Venous disease is one of the most common diseases in the developed world, affecting up to 60% of adults over the age of 50.
Lifestyle factors, such as excess weight, lack of physical activity, and standing for prolonged periods increase the likelihood of developing it, with women at greater risk than men. During pregnancy, the increased volume of the uterus compresses the veins in the abdomen, making it more difficult for venous blood to flow back from the legs. Finally, a family history of venous disease, linked to genetic factors, also increases the likelihood of developing this condition.

60 %
Venous disease affects 60% of adults over the age of 50*
1 /2
1 in 2 women*
1 /4
1 in 4 men*

Main cause: poor circulation in the veins

Unlike arteries, veins have very few muscle cells in their walls.
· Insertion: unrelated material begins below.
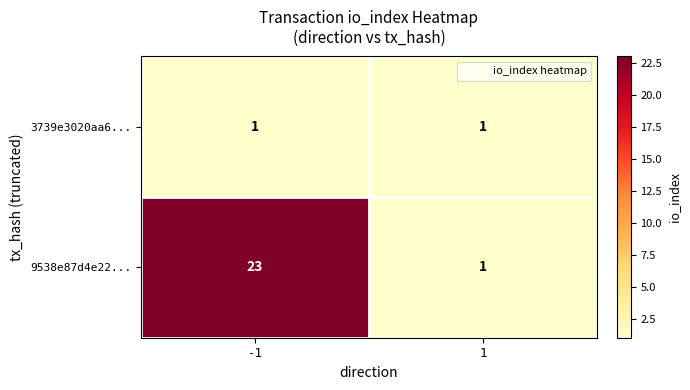

What is the difference between the maximum and minimum values in the 9538e87d4e22... series?

22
They also do not have the benefit of heart-pumping pressure to circulate blood through them. Therefore, in order to transport blood back to the heart, the veins depend on carrying out movements that exert pressure through our leg muscles. In addition, the venous blood in our legs also has gravity to contend with. To prevent blood from flowing back downwards, the veins are equipped with small valves. These are fragile – if the venous wall dilates, they lose their efficacy. Blood then stagnates in the capillaries. This activates the immune system, which in turn triggers the inflammatory processes that lead to certain symptoms.

Treatment

The treatments currently available depend on the stage of the disease. Patient education, physical activity, elevating the legs and keeping weight in check can slow its progression. Mechanical methods such as elastic compression stockings or socks can reduce the pressure of the blood on the valves.
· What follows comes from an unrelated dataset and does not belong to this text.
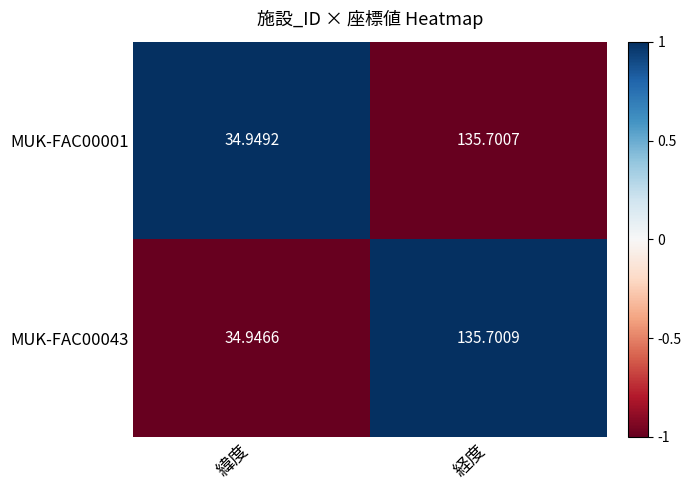

Which category has the lowest value in the MUK-FAC00001 series?

緯度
Treatments with venotonics limit the extent of inflammatory reactions and reduce the symptoms associated with venous disease. Established varicose veins are either surgically removed or sealed shut using radiofrequency, laser, or the injection of a chemical solidifying agent (sclerotherapy).

And Servier ?

To improve prevention and treatment, current research is exploring a number of avenues involving the molecular stages of the inflammatory processes and the physical modifications of the vessel wall structure. Here at Servier, we are working with doctors and scientists to deepen our understanding of this disease by identifying the molecular mechanisms at play.
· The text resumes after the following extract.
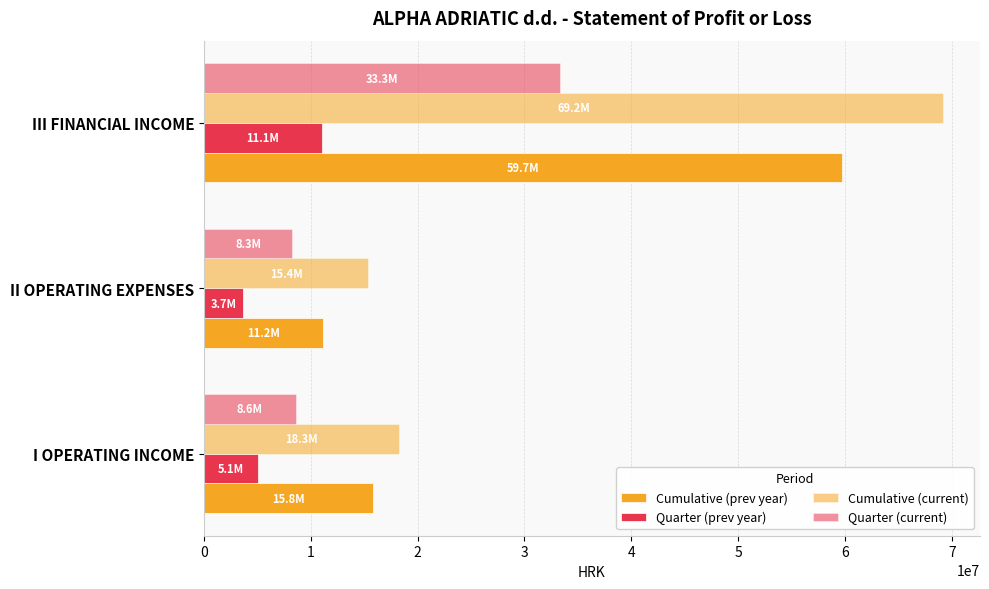

Reading left to right, what are all the values shown in this chart?

Cumulative (prev year): 0=15807041	1=11192045	2=59704428
Quarter (prev year): 0=5066783	1=3659441	2=11064635
Cumulative (current): 0=18269495	1=15398791	2=69189380
Quarter (current): 0=8596004	1=8282292	2=33320464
We endeavor to provide patients with treatment for their symptoms at all stages of the disease and to create more suitable dosage forms. And we are embarking on innovative eHealth projects to optimize disease management and improve patient quality of life.

Remember

  1. Maintain a healthy lifestyle

    A few lifestyle measures – such as physical activity, massaging legs regularly, making dietary changes and elevating legs at night – all help to slow the onset and progression of venous disease.
  2. Be proactive

    If you start to have symptoms, see a doctor immediately. Regardless of its stage of development, treatment is essential to relieve symptoms and prevent the complications of this progressive disease.
  3. Various treatments are available

    Examples include venoactive medication, medical compression devices (stockings and socks), radiofrequency ablation, laser treatment, sclerotherapy, and stripping.